Колхоз назывался «Путь Ильича» председателем там был Хренов Василий Егорыч. Таких кривоногих людей я больше никогда не встречал. Хренов сам себя называл – жертва рахита, а еще был он лысый совсем, хоть и не очень старый. Лысый, а бородища жуткая, как у Карабаса Барабаса.

Мне в райкоме так задачу объяснили: «Ты, парень, едешь со всеми властными полномочиями. Урожай колхозный должен весь пойти государству, на восстановление хозяйства после жуткой войны с фашистом. Город от голода пухнет. Карточки хоть и отменили, но рабочему классу жрать нечего. В случае обнаружения воровства продукта сигнализируй, сразу вышлем милицию».

Дождь перестал моросить, и мы как-то сразу, не сговариваясь, сели на мокрую скамейку. Помню, на плащи понадеялись, но они промокли тут же. Так я сидел с мокрой задницей на улице Петра Лаврова (ныне Фурштадская), и слушал рассказ старика Гаврилова.

– Этот кривоногий председатель меня в своей избе пристроил. Сказал, что чище для ночевок места не найдешь. У него баба была и детишки: двое, кажется. Утром мы с ним и пошли в сушилку, к тому прессу. Плотный такой был сарай, снаружи обитый черным толем, а внутри горелки парили под частой сеткой, и труба широкая над всем этим вроде каминной.

Я еще, когда шли вдоль берега реки, в тумане, удивился, когда на это черное строение вышли с дымом над широкой трубой.

Человек десять работали на той сушилке. Тихий народ, малокровный, почти все бабы, и почему-то в валенках. До снега, морозов было еще далеко, а дамы в этой дикой обуви фигуряют.

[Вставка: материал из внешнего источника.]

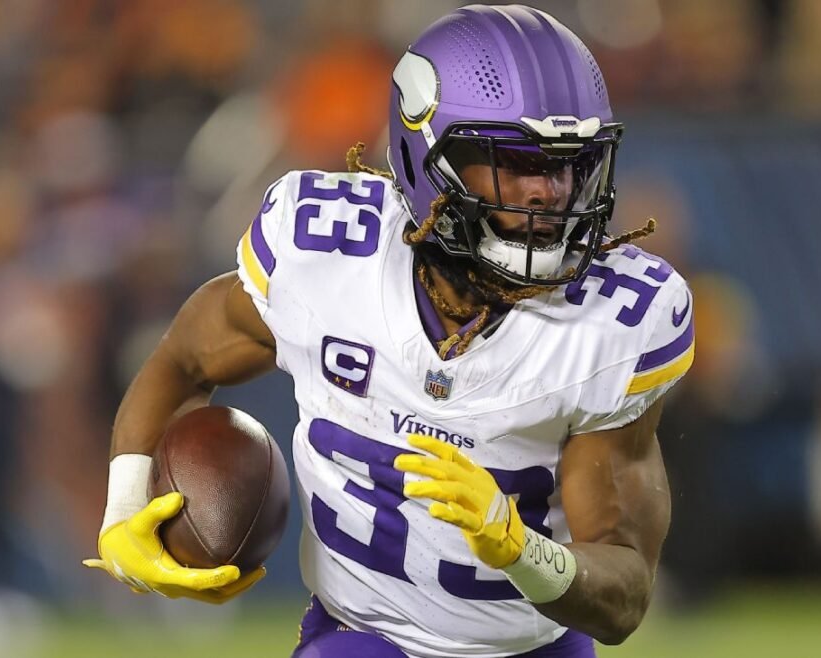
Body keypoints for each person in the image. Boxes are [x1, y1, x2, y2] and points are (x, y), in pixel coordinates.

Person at [83, 5, 694, 657]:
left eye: (570, 164)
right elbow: (184, 360)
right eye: (515, 160)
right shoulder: (324, 256)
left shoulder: (612, 323)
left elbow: (624, 594)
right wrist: (124, 507)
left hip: (535, 647)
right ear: (428, 156)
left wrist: (523, 551)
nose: (549, 192)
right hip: (365, 638)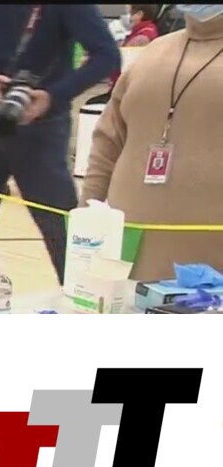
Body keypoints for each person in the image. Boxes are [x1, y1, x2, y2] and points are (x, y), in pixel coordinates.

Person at [0, 5, 120, 295]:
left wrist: (52, 96)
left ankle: (80, 298)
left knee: (59, 228)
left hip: (41, 129)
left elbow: (107, 56)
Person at [83, 4, 223, 280]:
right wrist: (86, 213)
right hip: (125, 261)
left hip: (210, 272)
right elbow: (108, 141)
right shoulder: (153, 52)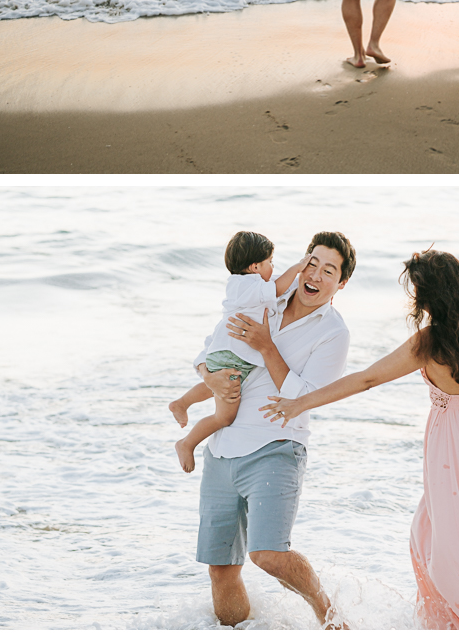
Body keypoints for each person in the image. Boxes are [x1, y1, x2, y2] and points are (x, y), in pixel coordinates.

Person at [262, 251, 459, 630]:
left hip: (454, 440)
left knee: (440, 535)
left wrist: (300, 402)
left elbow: (367, 379)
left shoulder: (429, 343)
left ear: (430, 297)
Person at [192, 231, 356, 629]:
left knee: (267, 554)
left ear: (341, 283)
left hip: (276, 447)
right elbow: (208, 351)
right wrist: (208, 378)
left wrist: (267, 347)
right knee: (220, 567)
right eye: (311, 263)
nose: (315, 274)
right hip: (223, 447)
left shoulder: (334, 332)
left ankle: (327, 613)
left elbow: (306, 397)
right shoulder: (264, 296)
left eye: (328, 270)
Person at [168, 230, 310, 472]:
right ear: (255, 266)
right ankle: (187, 442)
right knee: (224, 417)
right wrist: (297, 268)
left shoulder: (246, 285)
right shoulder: (246, 284)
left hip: (228, 355)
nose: (272, 268)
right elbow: (277, 288)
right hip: (230, 356)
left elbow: (281, 289)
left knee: (216, 387)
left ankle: (182, 403)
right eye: (269, 263)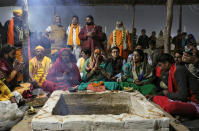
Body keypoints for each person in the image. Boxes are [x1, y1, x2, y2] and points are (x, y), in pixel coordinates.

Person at [4, 9, 26, 82]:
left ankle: (19, 81)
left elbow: (27, 35)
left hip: (21, 49)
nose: (20, 17)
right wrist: (6, 49)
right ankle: (11, 82)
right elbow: (4, 36)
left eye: (21, 16)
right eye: (19, 16)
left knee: (20, 66)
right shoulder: (9, 23)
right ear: (15, 16)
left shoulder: (23, 24)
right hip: (11, 49)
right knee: (10, 66)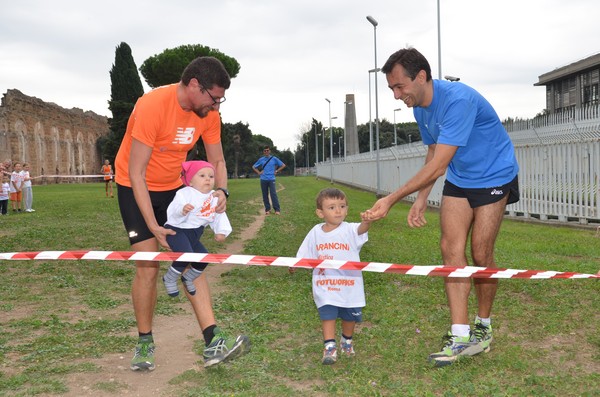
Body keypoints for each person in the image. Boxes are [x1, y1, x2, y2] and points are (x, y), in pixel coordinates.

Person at [362, 48, 519, 367]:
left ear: (421, 77)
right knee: (450, 249)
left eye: (399, 86)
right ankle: (460, 336)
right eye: (392, 88)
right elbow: (434, 153)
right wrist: (421, 199)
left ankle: (483, 330)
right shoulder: (420, 107)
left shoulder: (458, 101)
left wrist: (392, 199)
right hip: (461, 178)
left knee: (481, 254)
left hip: (494, 174)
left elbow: (437, 166)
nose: (396, 95)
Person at [114, 56, 249, 371]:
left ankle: (213, 339)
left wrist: (222, 191)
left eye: (220, 99)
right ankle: (144, 342)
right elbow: (137, 174)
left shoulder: (208, 113)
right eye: (214, 97)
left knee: (192, 258)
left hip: (176, 190)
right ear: (193, 85)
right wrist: (152, 225)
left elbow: (217, 161)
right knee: (147, 266)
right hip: (136, 188)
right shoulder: (152, 106)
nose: (216, 105)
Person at [295, 188, 372, 365]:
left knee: (349, 317)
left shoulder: (351, 230)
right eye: (331, 207)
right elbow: (305, 253)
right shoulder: (315, 232)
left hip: (350, 286)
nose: (338, 210)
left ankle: (347, 340)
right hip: (326, 285)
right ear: (320, 213)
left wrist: (367, 221)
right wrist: (295, 264)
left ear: (347, 209)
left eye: (342, 206)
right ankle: (329, 347)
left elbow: (362, 229)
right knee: (327, 314)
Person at [162, 160, 232, 297]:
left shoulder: (214, 197)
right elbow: (173, 209)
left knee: (203, 258)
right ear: (190, 181)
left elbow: (218, 214)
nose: (208, 179)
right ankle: (169, 278)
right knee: (186, 254)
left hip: (195, 233)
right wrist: (182, 210)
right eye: (202, 176)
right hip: (177, 230)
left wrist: (221, 231)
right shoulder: (184, 193)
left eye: (211, 176)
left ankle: (188, 278)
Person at [252, 146, 286, 215]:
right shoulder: (261, 159)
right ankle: (267, 209)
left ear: (269, 151)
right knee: (265, 195)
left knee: (273, 194)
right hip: (263, 179)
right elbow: (254, 166)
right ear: (263, 152)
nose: (266, 152)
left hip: (271, 179)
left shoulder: (274, 159)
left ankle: (277, 210)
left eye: (267, 150)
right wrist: (259, 172)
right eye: (265, 151)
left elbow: (283, 165)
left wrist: (276, 171)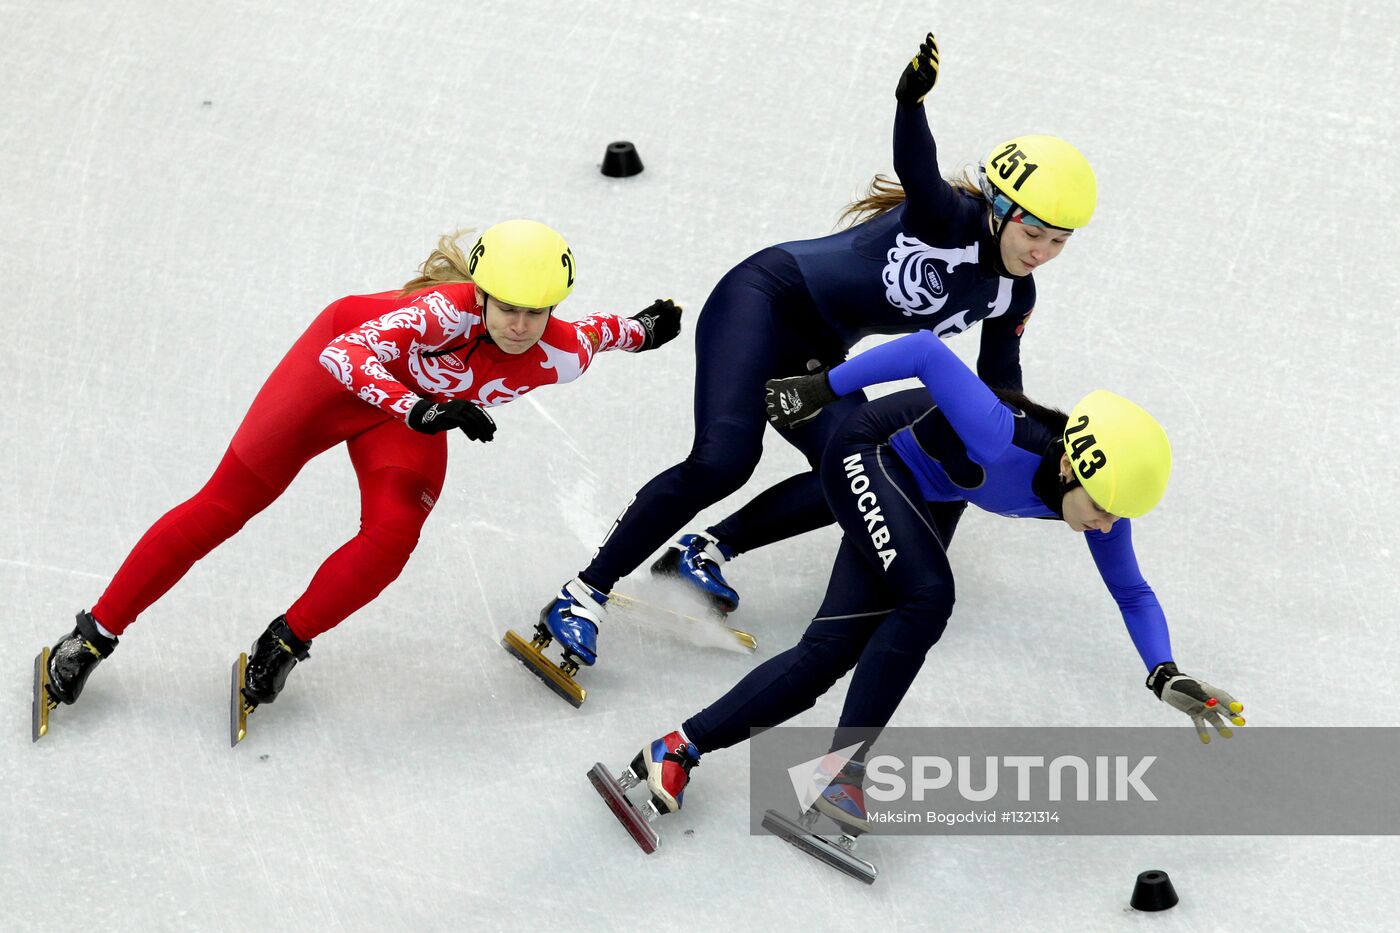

Я у председателя спросил, почему так? Он ответил, что обувь удобная для работы, ноги в ней не болят и не так колко ходить по гороху.

Ну, стал я эту сушилку «пасти». Дурное дело. Прихожу к концу рабочего дня, становлюсь в воротах. Мимо меня колхозники идут тихой тенью. В руках ничего, карманы выворачивали они сами, как по команде. Шапки снимали… Только через неделю стал я замечать: слишком тяжело народ шагает, еле ноги в валенках волочит. Тут все и сообразил. Ничего не стал говорить председателю, а на следующий день встал в воротах и командую:

– А ну, разувайсь! – так разнервничался, помню – линзы моих очков совсем запотели. Я их снял и протер… Вижу, разувается народ и покорно высыпает горох из валенок. Слово не говорят. Вот так разуваются молча, отходят к загородке и высыпают. Потом все ко мне подошли, чего-то ждут, вроде как приговора и смерти.

– Идите, – говорю я. – Завтра разберемся.